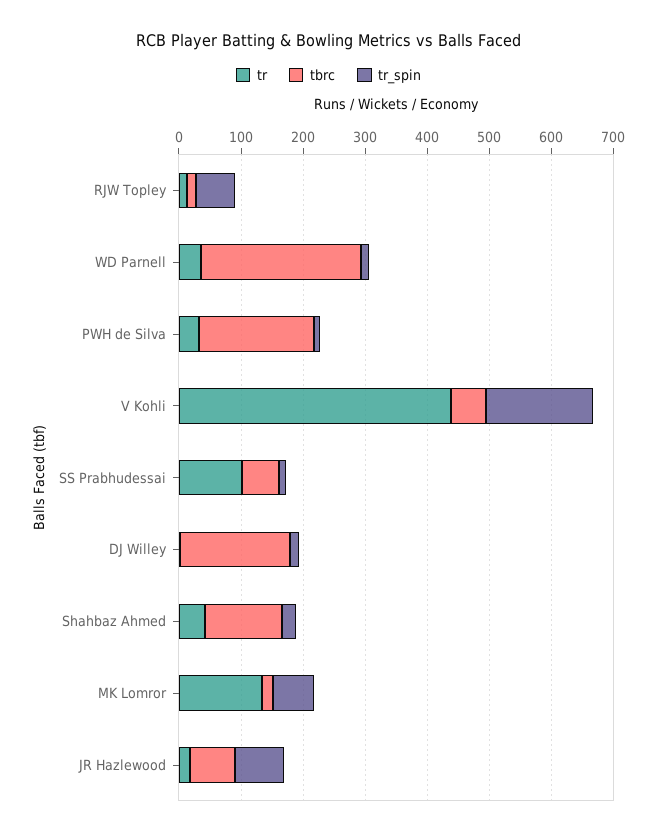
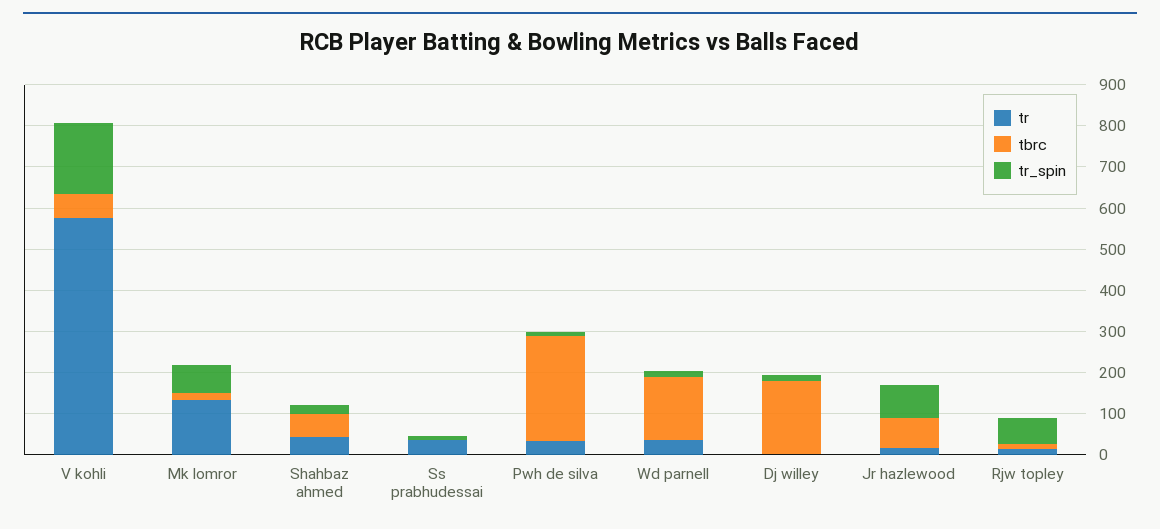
  {
    "tr": {
      "RJW Topley": 20,
      "WD Parnell": 40,
      "PWH de Silva": 40,
-     "V Kohli": 440,
+     "V Kohli": 580,
-     "SS Prabhudessai": 100,
+     "SS Prabhudessai": 40,
      "DJ Willey": 0,
      "Shahbaz Ahmed": 40,
      "MK Lomror": 140,
      "JR Hazlewood": 20
    },
    "tbrc": {
      "RJW Topley": 20,
-     "WD Parnell": 260,
+     "WD Parnell": 160,
-     "PWH de Silva": 180,
+     "PWH de Silva": 260,
      "V Kohli": 60,
-     "SS Prabhudessai": 60,
+     "SS Prabhudessai": 0,
      "DJ Willey": 180,
-     "Shahbaz Ahmed": 120,
+     "Shahbaz Ahmed": 60,
      "MK Lomror": 20,
      "JR Hazlewood": 80
    },
    "tr_spin": {
      "RJW Topley": 60,
      "WD Parnell": 20,
      "PWH de Silva": 20,
      "V Kohli": 180,
      "SS Prabhudessai": 20,
      "DJ Willey": 20,
      "Shahbaz Ahmed": 20,
      "MK Lomror": 60,
      "JR Hazlewood": 80
    }
  }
┄┄┄┄┄┄┄┄┄┄┄┄┄┄┄┄┄┄┄┄
▶ _What the task asks_: Can you restate all the records above word for word while dropping the pictures?

▶ _Exercise output_:
  {
    "tr": {
      "RJW Topley": 20,
      "WD Parnell": 40,
      "PWH de Silva": 40,
-     "V Kohli": 440,
+     "V Kohli": 580,
-     "SS Prabhudessai": 100,
+     "SS Prabhudessai": 40,
      "DJ Willey": 0,
      "Shahbaz Ahmed": 40,
      "MK Lomror": 140,
      "JR Hazlewood": 20
    },
    "tbrc": {
      "RJW Topley": 20,
-     "WD Parnell": 260,
+     "WD Parnell": 160,
-     "PWH de Silva": 180,
+     "PWH de Silva": 260,
      "V Kohli": 60,
-     "SS Prabhudessai": 60,
+     "SS Prabhudessai": 0,
      "DJ Willey": 180,
-     "Shahbaz Ahmed": 120,
+     "Shahbaz Ahmed": 60,
      "MK Lomror": 20,
      "JR Hazlewood": 80
    },
    "tr_spin": {
      "RJW Topley": 60,
      "WD Parnell": 20,
      "PWH de Silva": 20,
      "V Kohli": 180,
      "SS Prabhudessai": 20,
      "DJ Willey": 20,
      "Shahbaz Ahmed": 20,
      "MK Lomror": 60,
      "JR Hazlewood": 80
    }
  }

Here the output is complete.